* Task instructions
Arrange the listing below as a two-column CSV with the header "instruction,answer", giving each instruction one row with its answer and putting each value in a single quoted field with line breaks replaced by spaces. Leave the pictures out.

* Recorded data
★ ★ ★

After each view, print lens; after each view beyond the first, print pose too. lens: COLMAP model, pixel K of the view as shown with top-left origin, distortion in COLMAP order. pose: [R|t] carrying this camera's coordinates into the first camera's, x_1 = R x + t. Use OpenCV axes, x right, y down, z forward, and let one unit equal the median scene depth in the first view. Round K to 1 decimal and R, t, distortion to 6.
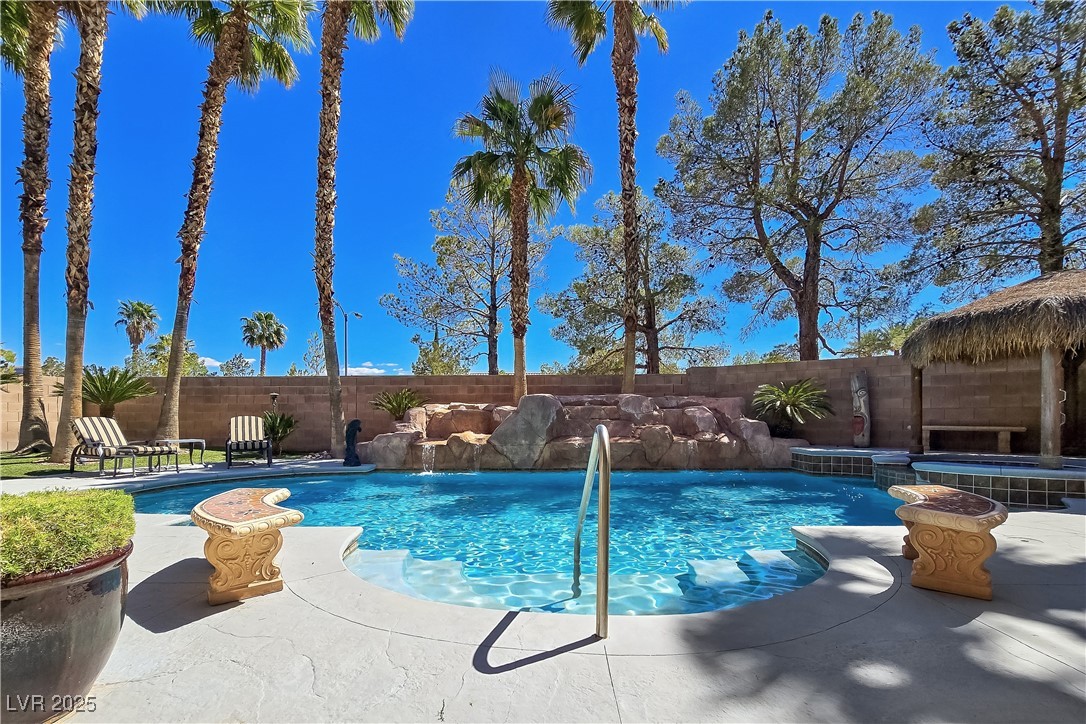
lens RADIAL K [[490.0, 0, 537.6], [0, 490.0, 421.7], [0, 0, 1]] dist [-0.005067, -0.000404]
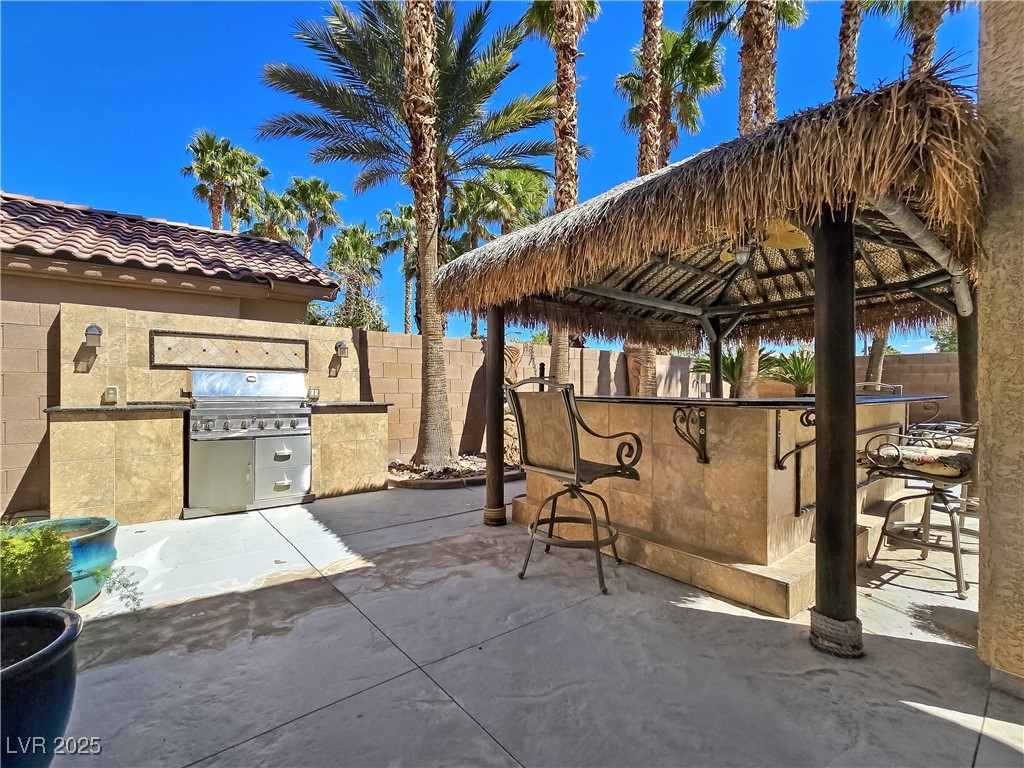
lens RADIAL K [[460.0, 0, 511.9], [0, 460.0, 393.8], [0, 0, 1]] dist [-0.002660, -0.000866]
pose [[0.653122, 0.014750, -0.757109, -0.541783], [-0.013458, 0.999878, 0.007869, -0.016740], [0.757133, 0.005050, 0.653241, -0.164596]]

★ ★ ★

* Output for this exercise
instruction,answer
"After each view, print lens; after each view beyond the first, print pose too. lens: COLMAP model, pixel K of the view as shown with top-left origin, distortion in COLMAP order. pose: [R|t] carrying this camera's coordinates into the first camera's, x_1 = R x + t. Use OpenCV axes, x right, y down, z forward, and let one unit equal the median scene depth in the first view. Round K to 1 decimal and R, t, distortion to 6.","lens RADIAL K [[490.0, 0, 537.6], [0, 490.0, 421.7], [0, 0, 1]] dist [-0.005067, -0.000404] lens RADIAL K [[460.0, 0, 511.9], [0, 460.0, 393.8], [0, 0, 1]] dist [-0.002660, -0.000866] pose [[0.653122, 0.014750, -0.757109, -0.541783], [-0.013458, 0.999878, 0.007869, -0.016740], [0.757133, 0.005050, 0.653241, -0.164596]]"